Exercise description: Format the listing, from its start through the line containing "v(0, 141.38) *", as a Markdown table with the columns Row and Line, giving each line a row number. Leave out blank lines and the pictures.

(Some records)

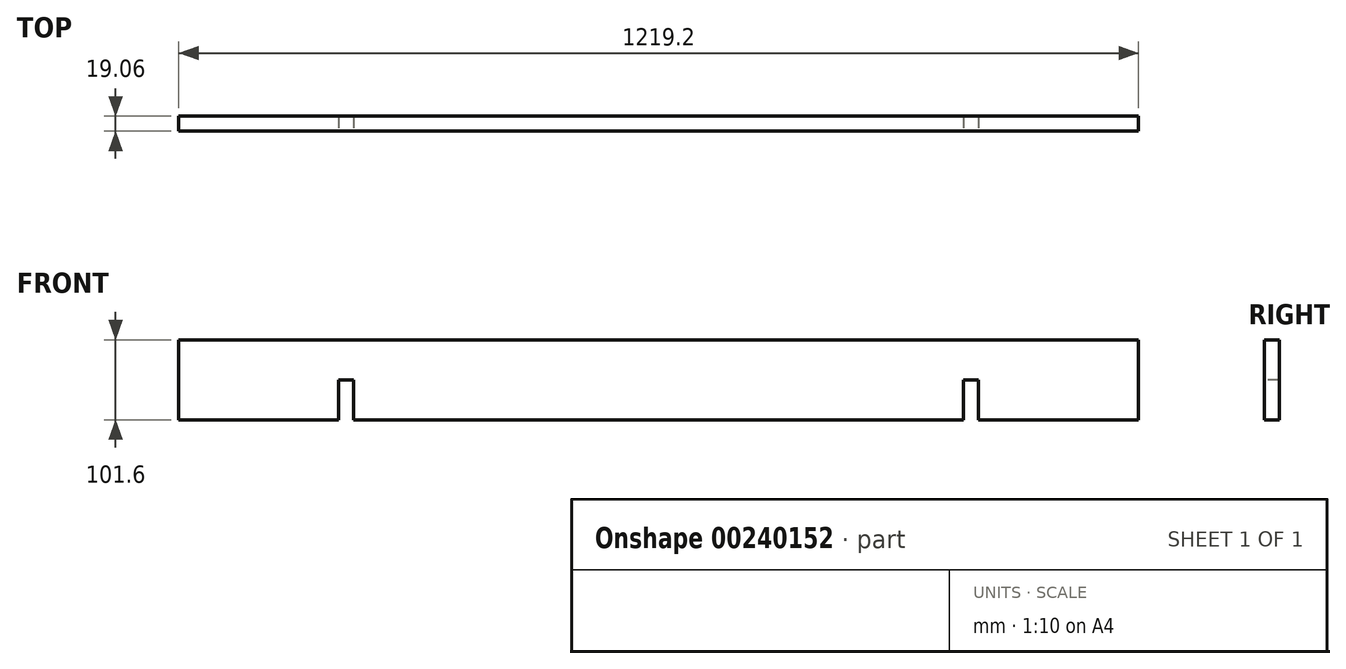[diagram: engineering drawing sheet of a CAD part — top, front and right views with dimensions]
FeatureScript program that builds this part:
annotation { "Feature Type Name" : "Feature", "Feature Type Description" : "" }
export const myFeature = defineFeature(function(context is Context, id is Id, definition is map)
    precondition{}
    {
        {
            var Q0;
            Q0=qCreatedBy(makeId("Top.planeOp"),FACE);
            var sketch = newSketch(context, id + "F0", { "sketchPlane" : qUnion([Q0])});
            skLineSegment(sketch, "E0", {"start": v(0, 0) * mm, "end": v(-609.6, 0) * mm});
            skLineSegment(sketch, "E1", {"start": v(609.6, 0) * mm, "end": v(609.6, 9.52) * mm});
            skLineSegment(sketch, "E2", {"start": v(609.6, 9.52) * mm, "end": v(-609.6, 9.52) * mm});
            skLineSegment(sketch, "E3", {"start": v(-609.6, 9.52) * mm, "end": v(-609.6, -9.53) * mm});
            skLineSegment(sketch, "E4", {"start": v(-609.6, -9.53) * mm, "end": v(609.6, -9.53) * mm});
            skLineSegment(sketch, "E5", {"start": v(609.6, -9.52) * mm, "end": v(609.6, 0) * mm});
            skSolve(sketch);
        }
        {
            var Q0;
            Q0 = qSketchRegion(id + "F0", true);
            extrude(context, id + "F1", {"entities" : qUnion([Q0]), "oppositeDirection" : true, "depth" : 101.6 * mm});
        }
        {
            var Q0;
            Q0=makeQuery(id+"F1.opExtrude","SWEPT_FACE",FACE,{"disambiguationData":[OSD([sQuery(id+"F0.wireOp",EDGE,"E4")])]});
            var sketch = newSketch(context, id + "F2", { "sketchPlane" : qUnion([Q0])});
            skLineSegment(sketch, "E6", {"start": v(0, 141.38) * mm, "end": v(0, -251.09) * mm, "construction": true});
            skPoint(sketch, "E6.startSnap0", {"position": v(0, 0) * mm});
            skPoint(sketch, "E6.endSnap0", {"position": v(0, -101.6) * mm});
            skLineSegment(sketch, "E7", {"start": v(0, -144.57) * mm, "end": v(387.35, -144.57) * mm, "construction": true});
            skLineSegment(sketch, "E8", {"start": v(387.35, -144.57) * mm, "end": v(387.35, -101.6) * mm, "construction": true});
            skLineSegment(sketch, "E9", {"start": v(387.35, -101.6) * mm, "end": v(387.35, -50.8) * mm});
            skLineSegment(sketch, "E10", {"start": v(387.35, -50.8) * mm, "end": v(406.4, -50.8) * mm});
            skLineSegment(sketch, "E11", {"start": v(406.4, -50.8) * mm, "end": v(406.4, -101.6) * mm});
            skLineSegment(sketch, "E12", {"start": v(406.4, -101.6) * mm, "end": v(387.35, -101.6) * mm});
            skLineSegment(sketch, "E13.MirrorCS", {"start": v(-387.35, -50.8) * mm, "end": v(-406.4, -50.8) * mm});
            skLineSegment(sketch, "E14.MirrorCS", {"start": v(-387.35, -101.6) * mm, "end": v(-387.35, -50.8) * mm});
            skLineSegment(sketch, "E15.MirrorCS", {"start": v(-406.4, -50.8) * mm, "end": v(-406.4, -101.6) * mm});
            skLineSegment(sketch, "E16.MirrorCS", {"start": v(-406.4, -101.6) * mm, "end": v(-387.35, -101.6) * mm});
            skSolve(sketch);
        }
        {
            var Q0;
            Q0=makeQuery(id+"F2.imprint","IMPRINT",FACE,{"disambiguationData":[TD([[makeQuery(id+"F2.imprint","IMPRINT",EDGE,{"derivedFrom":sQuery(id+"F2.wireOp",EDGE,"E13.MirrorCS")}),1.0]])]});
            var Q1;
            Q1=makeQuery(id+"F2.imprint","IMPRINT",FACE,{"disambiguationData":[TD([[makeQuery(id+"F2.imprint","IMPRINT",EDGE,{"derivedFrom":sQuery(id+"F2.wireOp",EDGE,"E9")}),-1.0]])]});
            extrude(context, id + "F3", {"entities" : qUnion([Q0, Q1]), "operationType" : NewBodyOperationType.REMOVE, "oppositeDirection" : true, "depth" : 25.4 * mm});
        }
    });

Exercise response:
| Row | Line |
|---|---|
| 1 | [diagram: engineering drawing sheet of a CAD part — top, front and right views with dimensions] |
| 2 | FeatureScript program that builds this part: |
| 3 | annotation { "Feature Type Name" : "Feature", "Feature Type Description" : "" } |
| 4 | export const myFeature = defineFeature(function(context is Context, id is Id, definition is map) |
| 5 |     precondition{} |
| 6 |     { |
| 7 |         { |
| 8 |             var Q0; |
| 9 |             Q0=qCreatedBy(makeId("Top.planeOp"),FACE); |
| 10 |             var sketch = newSketch(context, id + "F0", { "sketchPlane" : qUnion([Q0])}); |
| 11 |             skLineSegment(sketch, "E0", {"start": v(0, 0) * mm, "end": v(-609.6, 0) * mm}); |
| 12 |             skLineSegment(sketch, "E1", {"start": v(609.6, 0) * mm, "end": v(609.6, 9.52) * mm}); |
| 13 |             skLineSegment(sketch, "E2", {"start": v(609.6, 9.52) * mm, "end": v(-609.6, 9.52) * mm}); |
| 14 |             skLineSegment(sketch, "E3", {"start": v(-609.6, 9.52) * mm, "end": v(-609.6, -9.53) * mm}); |
| 15 |             skLineSegment(sketch, "E4", {"start": v(-609.6, -9.53) * mm, "end": v(609.6, -9.53) * mm}); |
| 16 |             skLineSegment(sketch, "E5", {"start": v(609.6, -9.52) * mm, "end": v(609.6, 0) * mm}); |
| 17 |             skSolve(sketch); |
| 18 |         } |
| 19 |         { |
| 20 |             var Q0; |
| 21 |             Q0 = qSketchRegion(id + "F0", true); |
| 22 |             extrude(context, id + "F1", {"entities" : qUnion([Q0]), "oppositeDirection" : true, "depth" : 101.6 * mm}); |
| 23 |         } |
| 24 |         { |
| 25 |             var Q0; |
| 26 |             Q0=makeQuery(id+"F1.opExtrude","SWEPT_FACE",FACE,{"disambiguationData":[OSD([sQuery(id+"F0.wireOp",EDGE,"E4")])]}); |
| 27 |             var sketch = newSketch(context, id + "F2", { "sketchPlane" : qUnion([Q0])}); |
| 28 |             skLineSegment(sketch, "E6", {"start": v(0, 141.38) * mm, "end": v(0, -251.09) * mm, "construction": true}); |